Multi-Class Classification

label = pd.cut(forward_return,
               bins=[-np.inf, -threshold, threshold, np.inf],
               labels=[0, 1, 2])  # 0=down, 1=flat, 2=up

Regression

target = forward_return  # Predict exact return magnitude

Binary classification is recommended for initial models — it's simpler and more robust to noise.

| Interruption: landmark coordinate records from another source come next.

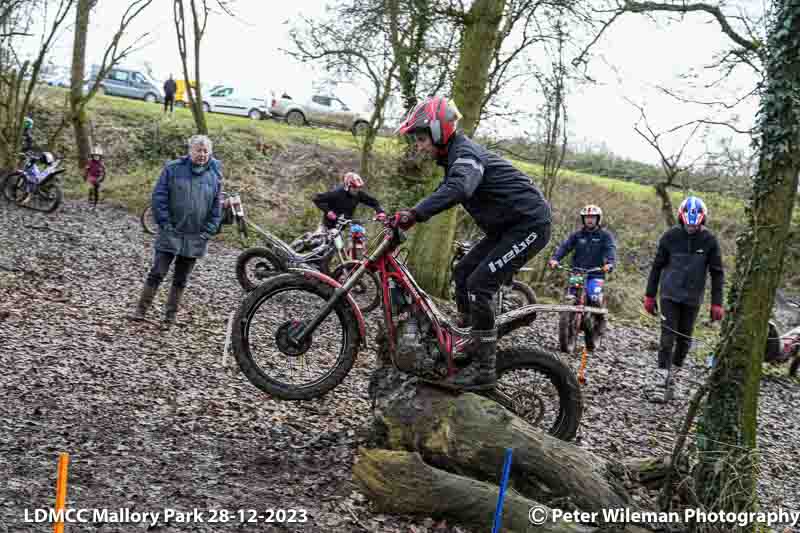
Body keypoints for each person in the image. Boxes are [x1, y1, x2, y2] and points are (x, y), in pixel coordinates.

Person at [392, 96, 552, 391]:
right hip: (506, 228)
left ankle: (484, 367)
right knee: (463, 273)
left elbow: (460, 187)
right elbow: (448, 186)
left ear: (440, 130)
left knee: (481, 283)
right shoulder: (454, 157)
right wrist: (410, 213)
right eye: (416, 139)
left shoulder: (465, 155)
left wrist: (416, 214)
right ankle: (470, 340)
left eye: (422, 137)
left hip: (529, 225)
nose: (419, 144)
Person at [130, 134, 222, 327]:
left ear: (210, 153)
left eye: (206, 151)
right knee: (157, 272)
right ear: (190, 151)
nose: (202, 154)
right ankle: (140, 310)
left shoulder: (215, 175)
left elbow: (216, 208)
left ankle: (169, 318)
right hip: (170, 231)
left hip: (196, 236)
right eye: (198, 150)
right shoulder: (173, 169)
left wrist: (208, 231)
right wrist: (165, 223)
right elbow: (159, 197)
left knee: (181, 279)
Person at [644, 196, 724, 386]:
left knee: (684, 339)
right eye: (688, 225)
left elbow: (717, 273)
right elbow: (656, 267)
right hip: (669, 294)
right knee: (667, 338)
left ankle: (675, 371)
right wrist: (649, 295)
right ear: (681, 218)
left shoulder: (710, 240)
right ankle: (660, 378)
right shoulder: (670, 237)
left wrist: (717, 303)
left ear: (702, 220)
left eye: (695, 226)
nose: (691, 228)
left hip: (692, 297)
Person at [548, 204, 616, 335]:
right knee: (572, 294)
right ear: (583, 219)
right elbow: (565, 247)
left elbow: (610, 249)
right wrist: (555, 259)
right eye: (587, 217)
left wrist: (609, 263)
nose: (589, 220)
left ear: (598, 219)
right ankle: (569, 320)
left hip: (596, 274)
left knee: (594, 297)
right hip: (577, 272)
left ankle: (601, 321)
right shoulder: (577, 235)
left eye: (592, 217)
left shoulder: (605, 236)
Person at [311, 172, 386, 230]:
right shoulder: (337, 193)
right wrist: (328, 211)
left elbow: (373, 202)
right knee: (316, 244)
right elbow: (316, 198)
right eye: (354, 188)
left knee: (337, 248)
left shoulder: (358, 194)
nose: (357, 190)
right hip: (326, 226)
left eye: (358, 188)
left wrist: (380, 212)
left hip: (340, 227)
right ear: (347, 186)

Integration with Other Skills

  • pandas-ta
    : Compute technical indicators that become features
  • birdeye-api
    : Fetch OHLCV and trade data for feature computation
  • helius-api
    : Fetch on-chain data for holder/whale features
  • signal-classification
    : Use engineered features as model inputs
  • regime-detection
    : Regime labels as features or for regime-conditional models
  • ohlcv-processing
    : Clean and resample raw data before feature computation

Files

References

  • references/feature_catalog.md
    — Complete catalog of ~40 features with formulas, lookbacks, stationarity status, and interpretation notes
  • references/pitfalls.md
    — Common mistakes in trading feature engineering: lookahead bias, overfitting, survivorship bias, data snooping, non-stationarity

Scripts

  • scripts/build_features.py
    — Compute 25+ features from OHLCV data with stationarity testing and quality reporting. Supports demo mode with synthetic data or live data via Birdeye API.
  • scripts/feature_importance.py
    — Rank features by predictive power using tree-based importance and permutation importance. Identifies redundant features via correlation analysis.